[Records contained in a dataset]
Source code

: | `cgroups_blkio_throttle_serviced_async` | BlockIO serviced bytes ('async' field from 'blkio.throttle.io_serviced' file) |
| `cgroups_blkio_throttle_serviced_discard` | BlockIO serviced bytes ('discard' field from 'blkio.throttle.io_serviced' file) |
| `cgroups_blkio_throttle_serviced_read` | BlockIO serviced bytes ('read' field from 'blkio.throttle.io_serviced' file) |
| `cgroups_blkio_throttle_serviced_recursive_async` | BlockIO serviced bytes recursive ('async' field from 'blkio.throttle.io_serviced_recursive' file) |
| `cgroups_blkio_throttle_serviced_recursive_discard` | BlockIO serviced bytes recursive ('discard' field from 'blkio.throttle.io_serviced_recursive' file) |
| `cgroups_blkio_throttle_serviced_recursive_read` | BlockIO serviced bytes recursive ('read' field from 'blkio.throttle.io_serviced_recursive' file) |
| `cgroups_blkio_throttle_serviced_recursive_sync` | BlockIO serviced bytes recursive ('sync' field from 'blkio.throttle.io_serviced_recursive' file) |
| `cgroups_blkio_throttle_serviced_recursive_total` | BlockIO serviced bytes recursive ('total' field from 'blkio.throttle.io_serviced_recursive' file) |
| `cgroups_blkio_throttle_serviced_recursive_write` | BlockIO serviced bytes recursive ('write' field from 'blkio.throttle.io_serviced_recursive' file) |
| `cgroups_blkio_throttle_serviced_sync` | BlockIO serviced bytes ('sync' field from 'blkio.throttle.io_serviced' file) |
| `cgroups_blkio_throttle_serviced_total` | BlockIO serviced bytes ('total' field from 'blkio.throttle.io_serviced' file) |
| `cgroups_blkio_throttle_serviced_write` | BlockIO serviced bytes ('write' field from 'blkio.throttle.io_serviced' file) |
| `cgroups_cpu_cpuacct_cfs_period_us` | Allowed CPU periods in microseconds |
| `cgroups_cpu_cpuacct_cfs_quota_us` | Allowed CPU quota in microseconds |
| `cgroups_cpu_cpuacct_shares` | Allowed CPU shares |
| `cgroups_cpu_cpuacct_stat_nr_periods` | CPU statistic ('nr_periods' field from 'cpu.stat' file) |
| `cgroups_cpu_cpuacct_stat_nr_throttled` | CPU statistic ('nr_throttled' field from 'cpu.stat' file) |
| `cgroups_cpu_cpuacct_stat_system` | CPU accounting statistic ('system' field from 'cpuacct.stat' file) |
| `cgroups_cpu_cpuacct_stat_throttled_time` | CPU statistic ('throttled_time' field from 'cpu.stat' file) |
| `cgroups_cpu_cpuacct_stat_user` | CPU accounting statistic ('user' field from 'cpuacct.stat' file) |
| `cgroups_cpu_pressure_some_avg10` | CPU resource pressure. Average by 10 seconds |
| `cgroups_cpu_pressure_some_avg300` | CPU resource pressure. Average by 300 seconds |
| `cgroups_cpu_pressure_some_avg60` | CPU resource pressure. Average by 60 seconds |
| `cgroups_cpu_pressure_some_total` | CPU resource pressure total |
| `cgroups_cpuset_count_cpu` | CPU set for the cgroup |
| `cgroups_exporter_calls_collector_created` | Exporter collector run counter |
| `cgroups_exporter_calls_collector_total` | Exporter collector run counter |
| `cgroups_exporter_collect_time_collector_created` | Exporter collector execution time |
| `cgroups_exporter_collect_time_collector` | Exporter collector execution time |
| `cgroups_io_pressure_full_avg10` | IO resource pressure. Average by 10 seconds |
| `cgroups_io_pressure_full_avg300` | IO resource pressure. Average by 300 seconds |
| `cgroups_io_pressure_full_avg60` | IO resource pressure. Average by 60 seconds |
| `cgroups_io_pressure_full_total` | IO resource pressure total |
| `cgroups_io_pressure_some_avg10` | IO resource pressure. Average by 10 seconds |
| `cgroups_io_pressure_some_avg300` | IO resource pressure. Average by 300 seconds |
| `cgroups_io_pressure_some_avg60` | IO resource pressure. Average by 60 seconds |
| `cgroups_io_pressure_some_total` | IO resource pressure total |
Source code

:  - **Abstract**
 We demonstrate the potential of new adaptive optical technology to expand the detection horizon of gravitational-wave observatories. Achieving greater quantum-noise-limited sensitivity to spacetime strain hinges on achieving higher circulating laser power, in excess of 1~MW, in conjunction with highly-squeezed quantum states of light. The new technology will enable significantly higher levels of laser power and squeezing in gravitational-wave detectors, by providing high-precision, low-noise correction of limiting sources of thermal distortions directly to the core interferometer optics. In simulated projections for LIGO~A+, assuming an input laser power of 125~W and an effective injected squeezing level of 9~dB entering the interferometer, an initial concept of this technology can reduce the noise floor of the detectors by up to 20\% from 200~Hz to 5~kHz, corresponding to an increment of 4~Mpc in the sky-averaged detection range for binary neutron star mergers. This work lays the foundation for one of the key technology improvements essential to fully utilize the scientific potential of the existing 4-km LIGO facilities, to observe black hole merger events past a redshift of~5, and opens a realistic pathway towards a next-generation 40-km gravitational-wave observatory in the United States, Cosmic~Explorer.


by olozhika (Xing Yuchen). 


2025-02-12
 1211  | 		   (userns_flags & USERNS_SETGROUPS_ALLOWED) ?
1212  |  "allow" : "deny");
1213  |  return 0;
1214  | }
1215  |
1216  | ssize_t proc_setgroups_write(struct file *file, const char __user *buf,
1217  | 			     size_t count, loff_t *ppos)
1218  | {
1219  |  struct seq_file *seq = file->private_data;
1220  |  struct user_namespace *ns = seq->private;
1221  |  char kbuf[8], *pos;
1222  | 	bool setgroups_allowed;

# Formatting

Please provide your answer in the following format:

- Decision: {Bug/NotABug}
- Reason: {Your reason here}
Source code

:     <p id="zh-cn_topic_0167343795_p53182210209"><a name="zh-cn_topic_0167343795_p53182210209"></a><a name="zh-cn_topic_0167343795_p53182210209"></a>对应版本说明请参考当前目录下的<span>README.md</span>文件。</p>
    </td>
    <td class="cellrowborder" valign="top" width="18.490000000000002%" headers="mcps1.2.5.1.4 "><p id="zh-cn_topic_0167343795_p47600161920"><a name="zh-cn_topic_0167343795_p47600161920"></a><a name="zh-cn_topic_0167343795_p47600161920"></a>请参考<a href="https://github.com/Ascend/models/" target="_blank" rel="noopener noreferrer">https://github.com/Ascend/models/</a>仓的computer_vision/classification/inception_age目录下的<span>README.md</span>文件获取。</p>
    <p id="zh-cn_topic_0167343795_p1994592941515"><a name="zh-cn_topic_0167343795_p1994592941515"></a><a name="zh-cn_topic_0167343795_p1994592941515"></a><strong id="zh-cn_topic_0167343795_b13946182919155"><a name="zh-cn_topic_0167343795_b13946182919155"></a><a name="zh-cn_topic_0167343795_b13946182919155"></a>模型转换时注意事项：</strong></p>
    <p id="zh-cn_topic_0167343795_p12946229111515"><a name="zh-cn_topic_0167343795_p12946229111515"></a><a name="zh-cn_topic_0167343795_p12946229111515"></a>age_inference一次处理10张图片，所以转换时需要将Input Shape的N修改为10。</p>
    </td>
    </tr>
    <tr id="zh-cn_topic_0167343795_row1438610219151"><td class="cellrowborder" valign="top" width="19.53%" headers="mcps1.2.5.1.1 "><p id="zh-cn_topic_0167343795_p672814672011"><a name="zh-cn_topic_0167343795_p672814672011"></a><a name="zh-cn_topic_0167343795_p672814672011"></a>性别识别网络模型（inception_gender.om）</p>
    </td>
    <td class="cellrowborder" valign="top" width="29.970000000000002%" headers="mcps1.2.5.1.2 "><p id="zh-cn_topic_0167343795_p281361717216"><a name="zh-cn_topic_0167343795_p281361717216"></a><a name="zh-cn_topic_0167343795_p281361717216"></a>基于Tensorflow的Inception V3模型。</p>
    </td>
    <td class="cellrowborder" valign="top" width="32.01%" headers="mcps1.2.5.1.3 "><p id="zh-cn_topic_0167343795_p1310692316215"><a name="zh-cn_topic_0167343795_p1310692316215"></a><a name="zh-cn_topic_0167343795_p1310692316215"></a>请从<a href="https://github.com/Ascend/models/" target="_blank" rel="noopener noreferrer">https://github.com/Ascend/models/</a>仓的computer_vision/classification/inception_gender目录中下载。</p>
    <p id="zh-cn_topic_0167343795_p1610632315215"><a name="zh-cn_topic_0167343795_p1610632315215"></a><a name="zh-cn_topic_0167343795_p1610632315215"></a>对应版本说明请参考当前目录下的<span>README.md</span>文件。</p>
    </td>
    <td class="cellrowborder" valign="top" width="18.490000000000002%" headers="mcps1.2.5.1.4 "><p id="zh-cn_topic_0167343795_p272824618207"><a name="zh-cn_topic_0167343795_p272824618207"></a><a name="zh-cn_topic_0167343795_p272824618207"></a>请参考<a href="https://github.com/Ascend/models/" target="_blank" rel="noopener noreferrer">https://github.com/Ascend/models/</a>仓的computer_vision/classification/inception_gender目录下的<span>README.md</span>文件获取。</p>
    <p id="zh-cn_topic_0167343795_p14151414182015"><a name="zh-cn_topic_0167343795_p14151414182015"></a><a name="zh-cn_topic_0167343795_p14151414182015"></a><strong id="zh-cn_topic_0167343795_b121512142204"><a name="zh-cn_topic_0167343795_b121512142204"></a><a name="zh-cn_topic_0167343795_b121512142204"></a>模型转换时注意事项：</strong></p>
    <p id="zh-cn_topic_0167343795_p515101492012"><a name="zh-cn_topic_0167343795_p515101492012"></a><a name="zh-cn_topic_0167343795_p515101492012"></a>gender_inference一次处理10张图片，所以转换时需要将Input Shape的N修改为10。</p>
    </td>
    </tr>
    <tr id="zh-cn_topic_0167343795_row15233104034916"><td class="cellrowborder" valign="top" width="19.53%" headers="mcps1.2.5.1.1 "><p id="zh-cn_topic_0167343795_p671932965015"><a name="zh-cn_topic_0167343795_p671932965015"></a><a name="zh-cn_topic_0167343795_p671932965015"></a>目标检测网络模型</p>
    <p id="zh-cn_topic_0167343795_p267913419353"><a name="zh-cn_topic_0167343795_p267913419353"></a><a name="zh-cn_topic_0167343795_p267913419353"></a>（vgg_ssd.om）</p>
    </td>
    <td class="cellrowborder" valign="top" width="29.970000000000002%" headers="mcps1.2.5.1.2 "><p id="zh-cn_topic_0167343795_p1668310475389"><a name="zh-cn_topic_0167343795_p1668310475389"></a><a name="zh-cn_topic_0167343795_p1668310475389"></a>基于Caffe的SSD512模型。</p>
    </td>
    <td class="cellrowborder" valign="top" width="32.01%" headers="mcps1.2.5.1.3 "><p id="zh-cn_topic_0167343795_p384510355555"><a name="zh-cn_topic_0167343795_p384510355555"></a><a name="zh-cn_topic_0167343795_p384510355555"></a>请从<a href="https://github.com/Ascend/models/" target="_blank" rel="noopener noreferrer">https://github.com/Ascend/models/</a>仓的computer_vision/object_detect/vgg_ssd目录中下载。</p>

[TASK PROMPT]
All lines in the data that contain the word "所以转换时需要将Input" should be copied.

[ANSWER TO THE PROBLEM]
    <p id="zh-cn_topic_0167343795_p12946229111515"><a name="zh-cn_topic_0167343795_p12946229111515"></a><a name="zh-cn_topic_0167343795_p12946229111515"></a>age_inference一次处理10张图片，所以转换时需要将Input Shape的N修改为10。</p>
    <p id="zh-cn_topic_0167343795_p515101492012"><a name="zh-cn_topic_0167343795_p515101492012"></a><a name="zh-cn_topic_0167343795_p515101492012"></a>gender_inference一次处理10张图片，所以转换时需要将Input Shape的N修改为10。</p>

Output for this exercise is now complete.